Imamoglu will continue to command Turkey’s largest and most legendary city while the appeal goes through court.

“Resign the government!” hundreds of Imogul supporters chanted outside the mayor’s office shortly after the verdict was read out.

“Imamoglu means freedom to me,” said Istanbul housewife Firdevs Gulmez as the crowd grew to thousands.

“We love him. We didn’t expect to be punished like that,” said the 55-year-old.

Imamoglu seized the moment by climbing atop the bus and addressing waves of loud cheers and anti-government chants to his supporters through megaphones.

“What happened here could happen to anyone,” he warned. “We will make those who criticized us through the ballot box regret what they have done.”

Istanbul Mayor Ekrem Imamoglu (C_L) addresses supporters in a bus during a protest in front of Istanbul Municipality, Istanbul, December 14, 2022. (Yasin AKGUL/AFP)

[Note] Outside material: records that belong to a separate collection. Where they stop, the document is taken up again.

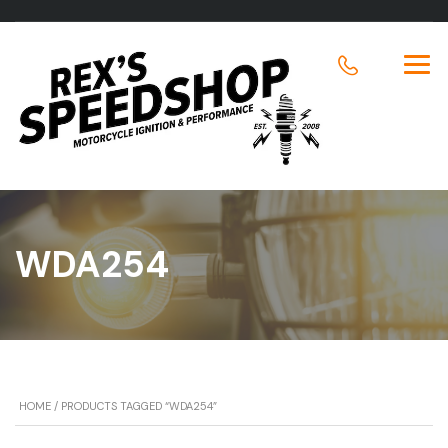
WDA254
HOME
/ PRODUCTS TAGGED “WDA254”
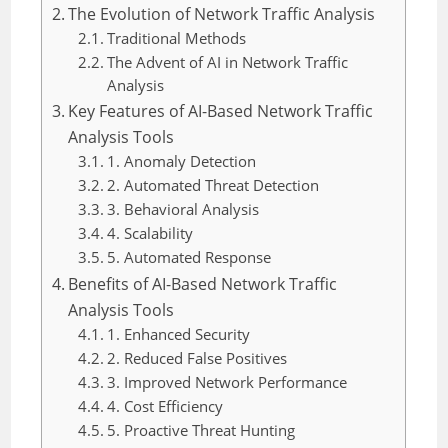
The Evolution of Network Traffic Analysis
Traditional Methods
The Advent of AI in Network Traffic
Analysis
Key Features of AI-Based Network Traffic
Analysis Tools
1. Anomaly Detection
2. Automated Threat Detection
3. Behavioral Analysis
4. Scalability
5. Automated Response
Benefits of AI-Based Network Traffic
Analysis Tools
1. Enhanced Security
2. Reduced False Positives
3. Improved Network Performance
4. Cost Efficiency
5. Proactive Threat Hunting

The trial focused on outspoken remarks Imamoglu made to reporters months after defeating Erdogan’s allies in re-elections held after his initial victory was annulled.

Authorities say they have found hundreds of thousands of “suspicious votes” after President Erdogan refused to recognize Imamoglu’s first victory in a city he himself ran before entering state affairs 20 years ago. reported.

The decision backfired badly for Erdogan’s Islam-rooted political party.

A wave of protests and a surge of support from all political corners gave Imamoglu a resounding victory in a rerun vote that June.

Immoglu called those who invalidated the initial results “idiots” and made them vent their frustration over the entire episode months later.

An Istanbul court sentenced Imamoglu to two years, seven and a half months in prison for defamation.

It also applied another provision of the Penal Code prohibiting the mayor from political activity.

Imogul’s pending disqualification comes as Turkish opposition parties are still debating who should oppose Erdogan in the looming presidential election.

Polls show the mayor of Istanbul is one of the few opposition leaders who could defeat Erdogan in a head-to-head confrontation.

Ozer Sencar, head of Turkey’s MetroPoll research foundation, said the ruling could turn into an opposition cry during the election campaign and hurt President Erdogan.

“This event could be a golden opportunity if the opposition can take advantage of it,” Senkar said in a tweet.

Turkish President Recep Tayyip Erdogan speaks during a press conference as a bystander of the G20 summit in Nusa Dua, Bali, Indonesia, on November 16, 2022. (AP Photo/Firdia Lisnawati)


Erdogan’s dominance in Turkish politics has been shaken by an economic crisis exacerbated by his unconventional approach to interest rates.

But recent polls show that Erdogan’s reputation is starting to recover, thanks to his widely praised handling of Russia’s invasion of Ukraine.

This puts further pressure on the opposition to set aside personal rivalries in the election campaign.

Imamoglu’s CHP party is led by Kemal Kilicdaroglu — a left-wing former civil servant who generally performs poorly in the polls.

The CHP is holding roundtable discussions with five smaller allies on one candidate who will not split the anti-Erdogan vote.

These talks have been plagued by debates over policy and general misgivings about defending Kirikda Rogul in place of someone who would likely defeat Erdogan.

Turkey’s main opposition Republican People’s Party (CHP) leader Kemal Kirikdalogl speaks to the media outside the Turkish Statistical Institute (TUIK) in Ankara, Turkey, December 3, 2021. (Burhan Ozblici/AP)

Imamoglu appeared to feel a conviction when he told reporters this week that the only candidate who could represent the CHP was Kilicdaroglu.

Kilicdaroglu blamed the verdict squarely on Erdogan.

In a video message recorded during a business trip to Berlin, Kirikdaroglu said, “How the law is being slaughtered, how the state is yielding to the will of one man, how justice is corrupting. We’re watching whether they’re doing it and how the revenge is being carried out.”

“But don’t worry, we will do justice to the end,” he said before boarding an urgent flight back to Istanbul.